The problem, as I'd written before, is paradoxically the _low_ cost of calls. This is inducing tremendous volumes of junk calls, with one ...
@dredmorbius It's the #@*&#@$ topology - any can reach any in one step is a nightmare. An absolute nightmare. That's what's going to take us down. We need something like web of trust to put a distance metric back in; anything that doesn't have one is going to implode.
This is the ball of radius one and all other radii are infinite topology. It works great, if people are willing and familiar that they need to get introductions from other humans in order to connect. Given the success some networks have had with FOAF type layers, I think this can be leveraged and improved upon.

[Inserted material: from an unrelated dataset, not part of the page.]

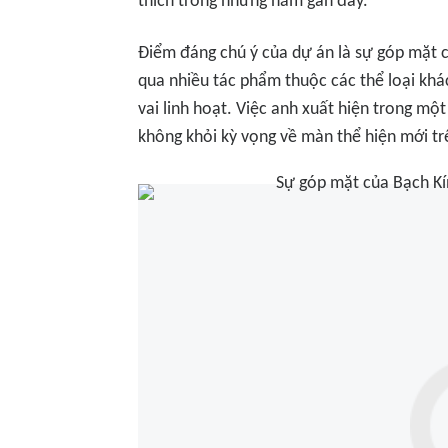
thích trong những năm gần đây.
Điểm đáng chú ý của dự án là sự góp mặt c
qua nhiều tác phẩm thuộc các thể loại kh
vai linh hoạt. Việc anh xuất hiện trong m
không khỏi kỳ vọng về màn thể hiện mới t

@kensanata @feonixrift @dredmorbius Well, I'd distinguish FOAF as a network strategy from FOAF as a communications strategy. FOAF for networking is, I hope, more likely to be a scale-tolerant and resilient system. But I've also had abysmal experiences of FOAF comms.. Retroshare, for example: once you hit FOAF connectivity sufficient for global routing.. there's this one guy who spams all the fora with antisemitist screeds. And anonymous, censorship-resistant FOAF networks can't deal with that. 🤷
This is why I think we need a toy network - a sandbox of completely simulated 'nodes' and 'links' and 'posts', purely statistical, not involving real servers just simulations - on which to try these things out! Then we would be able to work from at least simulated data when hashing out which methods might work, rather than pure imagination.
@cathal Reputational accountability for introductions and recommendations _is_ something that I think should scale _somewhat_ better than raw content-recommendations cases. Though given the disasters (and susceptibility to manipulation) of the latter, we may want to dial up the skepticism fully.